Antes de que el cochero hubiese llamado al portero, la reja maciza giró sobre sus goznes. Habían visto venir al conde, y en París como en Roma, como en todas partes, se le servía con la rapidez del relámpago. El cochero entró, pues, describió el semicírculo, y la reja estaba ya cerrada cuando las ruedas rechinaban aún sobre la arena de la calle de árboles.

El carruaje se paró a la izquierda de la escalera. Dos hombres se presentaron en la portezuela, uno era Alí, que se sonrió con alegría al ver a su señor, y que fue pagado con una agradecida mirada de Montecristo.

El otro saludó humildemente y presentó su brazo al conde para ayudarle a bajar del carruaje.

—Gracias, señor Bertuccio —dijo el conde saltando ágilmente del carruaje—. ¿Y el notario?

—Está en el saloncito, excelencia —respondió Bertuccio.

—¿Y las tarjetas que os he mandado grabar en cuanto supieseis el número de la casa?

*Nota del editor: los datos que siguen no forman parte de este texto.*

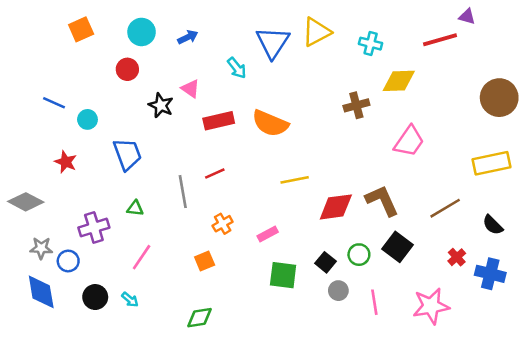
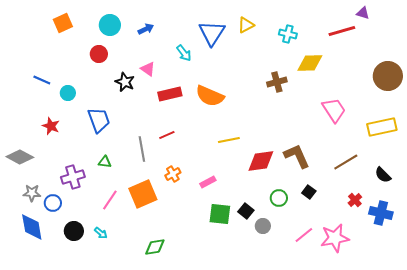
yellow triangle: (317, 32) -> (246, 25), size x0.7
pink trapezoid: (409, 141) -> (334, 110), moved, turned -68
black square: (398, 247) -> (309, 192), size x0.6
orange square: (205, 261) -> (143, 194), moved, size x1.8
black square: (326, 262) -> (246, 211), moved
pink line: (374, 302) -> (304, 235), moved, turned 60

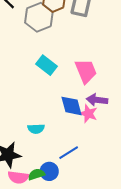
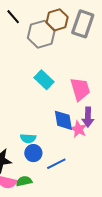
purple arrow: (97, 100) -> (88, 117), turned -102
blue circle: (49, 171) -> (33, 153), moved

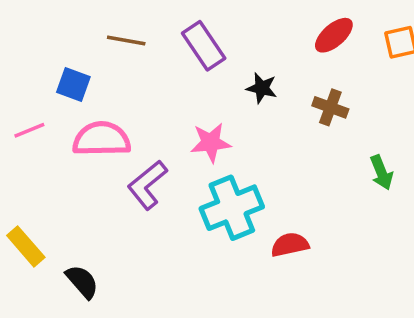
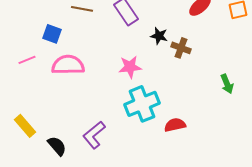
brown cross: (330, 107) -> (181, 48), moved
purple L-shape: (147, 185) -> (94, 135), moved

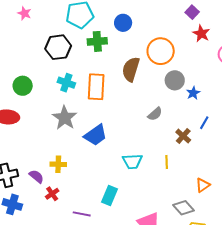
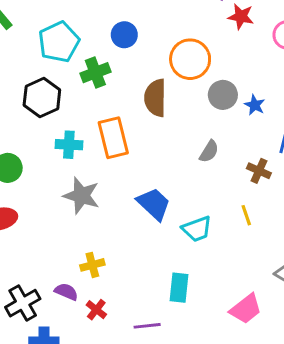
blue trapezoid: (96, 135) -> (154, 204), moved, turned -85

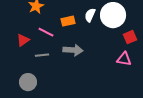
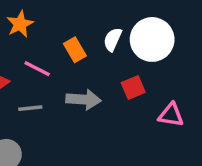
orange rectangle: (68, 21) -> (75, 50), turned 72
red square: (130, 37) -> (133, 88), moved

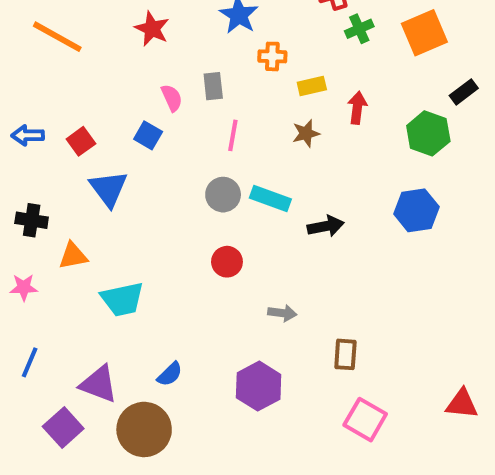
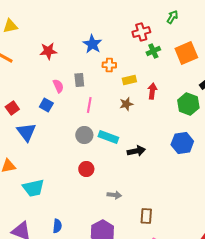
red star: (152, 29) -> (48, 51), turned -30
blue semicircle: (170, 374) -> (57, 226), turned -40

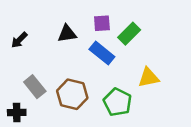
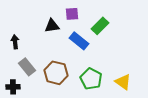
purple square: (102, 23) -> (72, 14), moved
black arrow: (19, 40) -> (15, 42), moved, turned 128
yellow triangle: (148, 78) -> (123, 82), moved, turned 48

—Ya está hecho, señor conde; he estado en casa del mejor grabador del Palacio Real, que grabó la plancha delante de mí. La primera que tiraron fue llevada en seguida a casa del señor barón Danglars, diputado, calle de la Chaussée-d’Antin, número 7; las otras están sobre la chimenea de la alcoba de su excelencia.

—Bien, ¿qué hora es?

—Las cuatro.

Montecristo entregó sus guantes, su sombrero y su bastón al mismo lacayo francés que se había lanzado fuera de la antesala del conde de Morcef para llamar al carruaje. Luego pasó al saloncito conducido por Bertuccio, que le mostró el camino.

—Vaya una pobreza de mármoles en esta antesala; espero que los cambien inmediatamente.

Bertuccio se inclinó.

El notario esperaba en el salón, tal como había dicho el mayordomo.

Era un hombre de fisonomía honrada y pacífica.

—¿Sois el notario encargado de vender la casa de campo que yo quiero comprar? —preguntó Montecristo.

—Sí, señor conde —respondió el notario.

—¿Está preparada el acta de venta?

—Sí, señor conde.

—¿La habéis traído?

—Aquí la tenéis.

—Muy bien. ¿Dónde está la casa que compro? —dijo el conde dirigiéndose a Bertuccio y al notario.

El mayordomo hizo un gesto que significaba: No sé.

El notario miró a Montecristo sorprendido.

—¡Cómo! —dijo—. ¿No sabe el señor conde dónde está la casa que compra?

—No.

—¿No tiene el señor conde la menor idea de su situación?

—¿Y cómo había de saberlo? Acabo de llegar de Cádiz esta mañana, jamás he estado en París, ésta es la primera vez que pongo el pie en Francia.

—Entonces, la cosa cambia —respondió el notario—. La casa que el señor conde compra está situada en Auteuil.

A estas palabras, Bertuccio palideció visiblemente.

—¿Y dónde está Auteuil? —preguntó Montecristo.

—A dos pasos de aquí, señor conde —respondió el notario—, un poco después de Passy, en una situación magnífica en medio del bosque de Bolonia.

—¡Tan cerca! —dijo Montecristo—. Pero eso no es campo. ¿Cómo diablos me habéis ido a escoger una casa a las puertas de París, señor Bertuccio?

—¡Yo! —exclamó el mayordomo turbado—, no, seguramente no es a mí a quien el señor conde encargó que le eligiese una casa. Procure recordar el señor conde, busque en su memoria, reúna sus ideas.